** What needs to be done **
Each line of the listing below must be retyped exactly, with images left out.

** Supplied information **
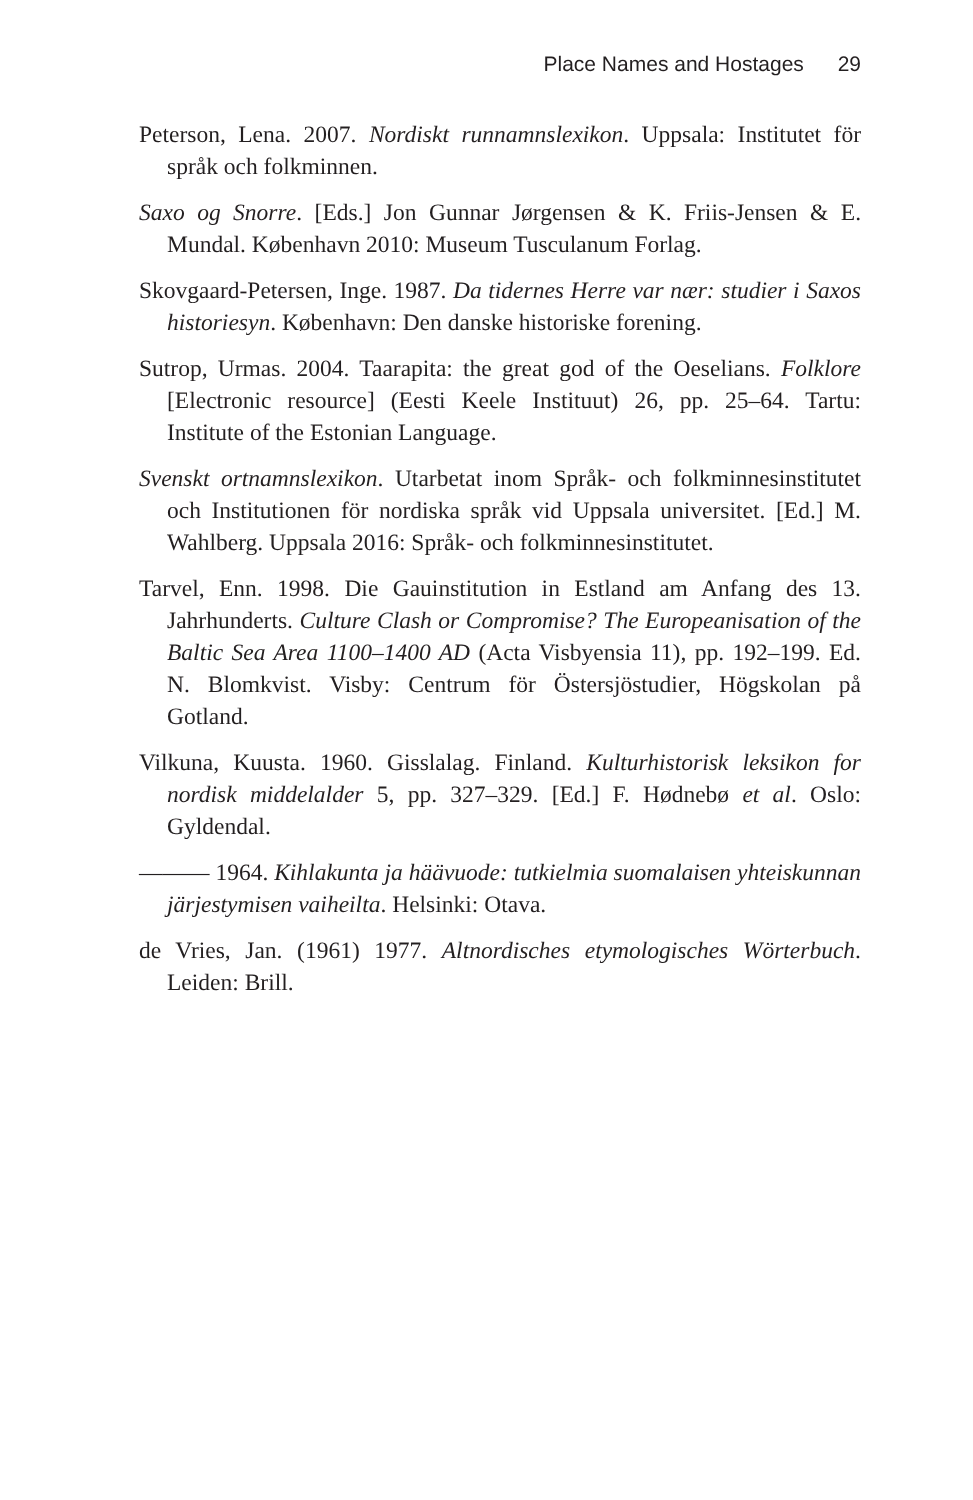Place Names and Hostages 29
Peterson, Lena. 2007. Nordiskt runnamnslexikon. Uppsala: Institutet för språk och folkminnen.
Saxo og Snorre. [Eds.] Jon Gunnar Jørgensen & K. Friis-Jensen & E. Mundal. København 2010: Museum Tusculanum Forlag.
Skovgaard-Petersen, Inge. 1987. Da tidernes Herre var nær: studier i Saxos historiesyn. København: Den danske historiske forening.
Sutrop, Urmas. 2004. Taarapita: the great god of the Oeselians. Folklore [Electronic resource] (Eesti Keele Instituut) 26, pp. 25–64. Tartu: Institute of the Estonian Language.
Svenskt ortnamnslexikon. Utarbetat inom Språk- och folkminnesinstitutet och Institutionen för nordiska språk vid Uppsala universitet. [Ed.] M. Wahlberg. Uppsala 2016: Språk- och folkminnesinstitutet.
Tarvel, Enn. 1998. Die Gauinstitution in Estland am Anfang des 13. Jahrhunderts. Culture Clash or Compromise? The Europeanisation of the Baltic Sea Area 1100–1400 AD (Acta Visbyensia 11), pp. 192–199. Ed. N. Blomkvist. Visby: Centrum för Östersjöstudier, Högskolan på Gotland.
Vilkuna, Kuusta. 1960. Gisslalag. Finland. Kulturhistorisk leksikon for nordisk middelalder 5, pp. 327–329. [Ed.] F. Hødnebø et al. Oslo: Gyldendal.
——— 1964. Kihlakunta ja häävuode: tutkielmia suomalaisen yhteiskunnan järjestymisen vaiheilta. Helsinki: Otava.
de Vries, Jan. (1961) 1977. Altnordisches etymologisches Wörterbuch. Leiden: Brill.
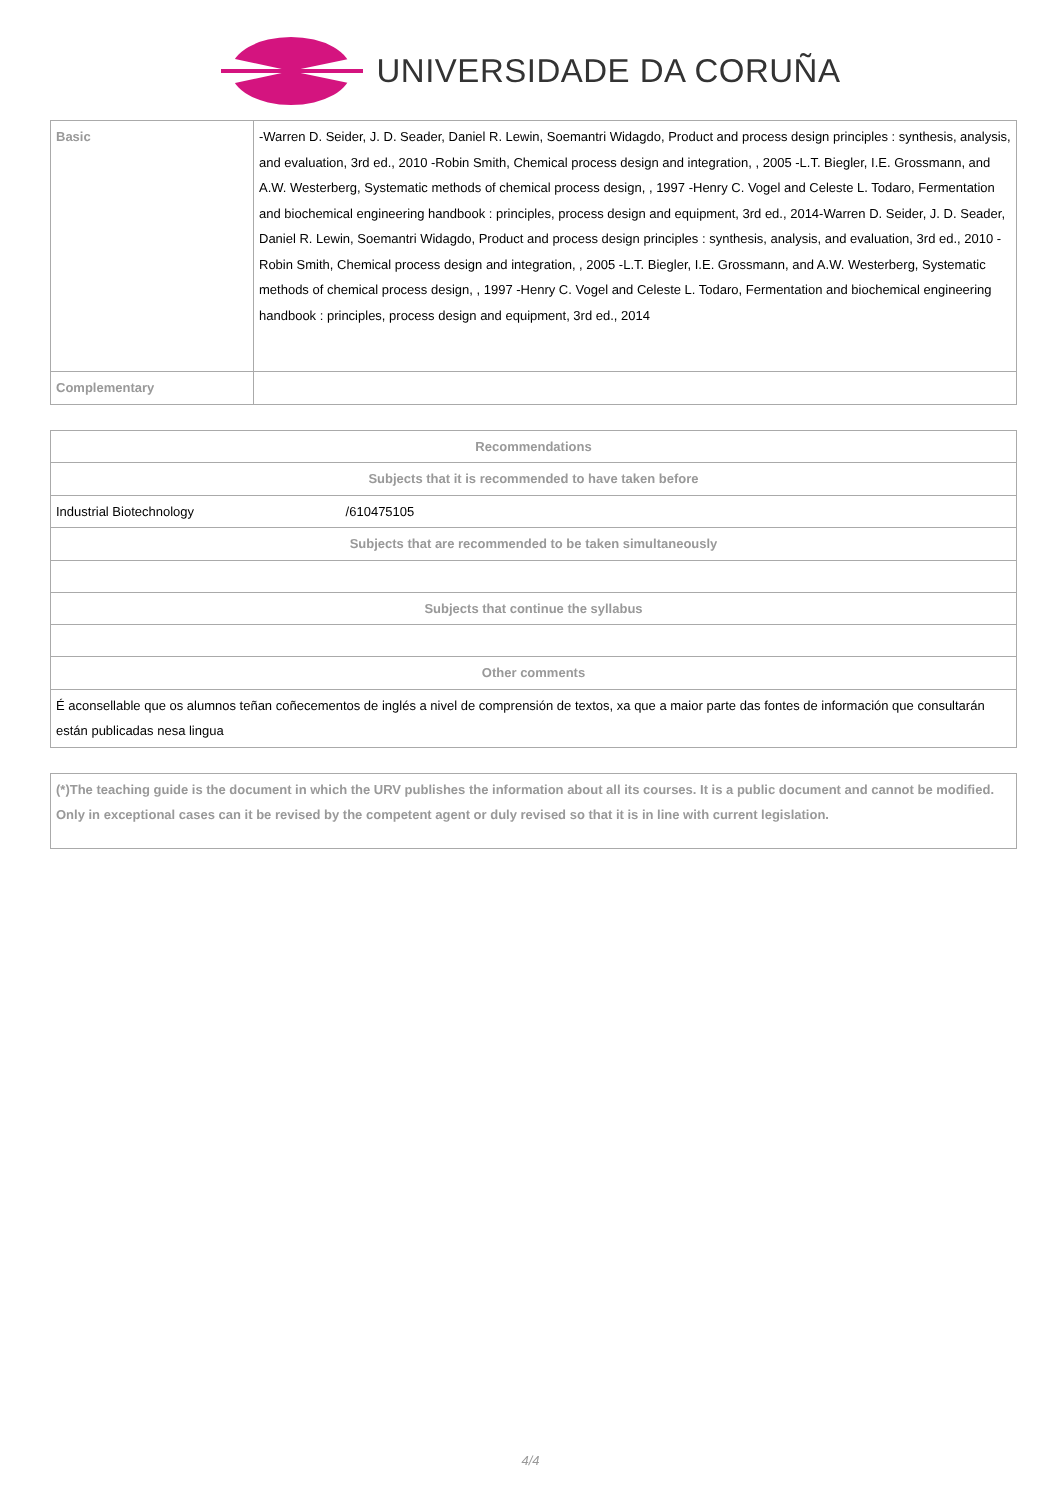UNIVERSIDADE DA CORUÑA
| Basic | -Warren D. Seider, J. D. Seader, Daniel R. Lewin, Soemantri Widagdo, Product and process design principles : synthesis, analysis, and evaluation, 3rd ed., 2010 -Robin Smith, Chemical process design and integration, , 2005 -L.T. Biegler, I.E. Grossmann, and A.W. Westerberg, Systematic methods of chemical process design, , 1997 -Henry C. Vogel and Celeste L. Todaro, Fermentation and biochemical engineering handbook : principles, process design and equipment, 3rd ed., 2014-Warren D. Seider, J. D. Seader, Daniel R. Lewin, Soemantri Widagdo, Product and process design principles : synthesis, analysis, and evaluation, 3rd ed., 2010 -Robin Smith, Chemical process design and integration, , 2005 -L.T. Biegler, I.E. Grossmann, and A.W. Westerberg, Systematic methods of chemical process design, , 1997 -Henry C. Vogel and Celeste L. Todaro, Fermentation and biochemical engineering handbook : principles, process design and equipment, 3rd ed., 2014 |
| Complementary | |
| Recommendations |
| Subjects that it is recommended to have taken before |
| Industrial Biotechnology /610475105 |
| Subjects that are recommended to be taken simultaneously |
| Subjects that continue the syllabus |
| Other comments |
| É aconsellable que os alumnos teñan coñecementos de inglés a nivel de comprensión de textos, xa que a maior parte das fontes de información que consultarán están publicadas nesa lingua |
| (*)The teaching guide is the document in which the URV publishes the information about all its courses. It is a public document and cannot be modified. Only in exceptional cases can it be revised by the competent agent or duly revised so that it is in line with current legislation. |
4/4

** Solved problem **
Place Names and Hostages 29
Peterson, Lena. 2007. Nordiskt runnamnslexikon. Uppsala: Institutet för språk och folkminnen.
Saxo og Snorre. [Eds.] Jon Gunnar Jørgensen & K. Friis-Jensen & E. Mundal. København 2010: Museum Tusculanum Forlag.
Skovgaard-Petersen, Inge. 1987. Da tidernes Herre var nær: studier i Saxos historiesyn. København: Den danske historiske forening.
Sutrop, Urmas. 2004. Taarapita: the great god of the Oeselians. Folklore [Electronic resource] (Eesti Keele Instituut) 26, pp. 25–64. Tartu: Institute of the Estonian Language.
Svenskt ortnamnslexikon. Utarbetat inom Språk- och folkminnesinstitutet och Institutionen för nordiska språk vid Uppsala universitet. [Ed.] M. Wahlberg. Uppsala 2016: Språk- och folkminnesinstitutet.
Tarvel, Enn. 1998. Die Gauinstitution in Estland am Anfang des 13. Jahrhunderts. Culture Clash or Compromise? The Europeanisation of the Baltic Sea Area 1100–1400 AD (Acta Visbyensia 11), pp. 192–199. Ed. N. Blomkvist. Visby: Centrum för Östersjöstudier, Högskolan på Gotland.
Vilkuna, Kuusta. 1960. Gisslalag. Finland. Kulturhistorisk leksikon for nordisk middelalder 5, pp. 327–329. [Ed.] F. Hødnebø et al. Oslo: Gyldendal.
——— 1964. Kihlakunta ja häävuode: tutkielmia suomalaisen yhteiskunnan järjestymisen vaiheilta. Helsinki: Otava.
de Vries, Jan. (1961) 1977. Altnordisches etymologisches Wörterbuch. Leiden: Brill.
UNIVERSIDADE DA CORUÑA
| Basic | -Warren D. Seider, J. D. Seader, Daniel R. Lewin, Soemantri Widagdo, Product and process design principles : synthesis, analysis, and evaluation, 3rd ed., 2010 -Robin Smith, Chemical process design and integration, , 2005 -L.T. Biegler, I.E. Grossmann, and A.W. Westerberg, Systematic methods of chemical process design, , 1997 -Henry C. Vogel and Celeste L. Todaro, Fermentation and biochemical engineering handbook : principles, process design and equipment, 3rd ed., 2014-Warren D. Seider, J. D. Seader, Daniel R. Lewin, Soemantri Widagdo, Product and process design principles : synthesis, analysis, and evaluation, 3rd ed., 2010 -Robin Smith, Chemical process design and integration, , 2005 -L.T. Biegler, I.E. Grossmann, and A.W. Westerberg, Systematic methods of chemical process design, , 1997 -Henry C. Vogel and Celeste L. Todaro, Fermentation and biochemical engineering handbook : principles, process design and equipment, 3rd ed., 2014 |
| Complementary | |
| Recommendations |
| Subjects that it is recommended to have taken before |
| Industrial Biotechnology /610475105 |
| Subjects that are recommended to be taken simultaneously |
| Subjects that continue the syllabus |
| Other comments |
| É aconsellable que os alumnos teñan coñecementos de inglés a nivel de comprensión de textos, xa que a maior parte das fontes de información que consultarán están publicadas nesa lingua |
| (*)The teaching guide is the document in which the URV publishes the information about all its courses. It is a public document and cannot be modified. Only in exceptional cases can it be revised by the competent agent or duly revised so that it is in line with current legislation. |
4/4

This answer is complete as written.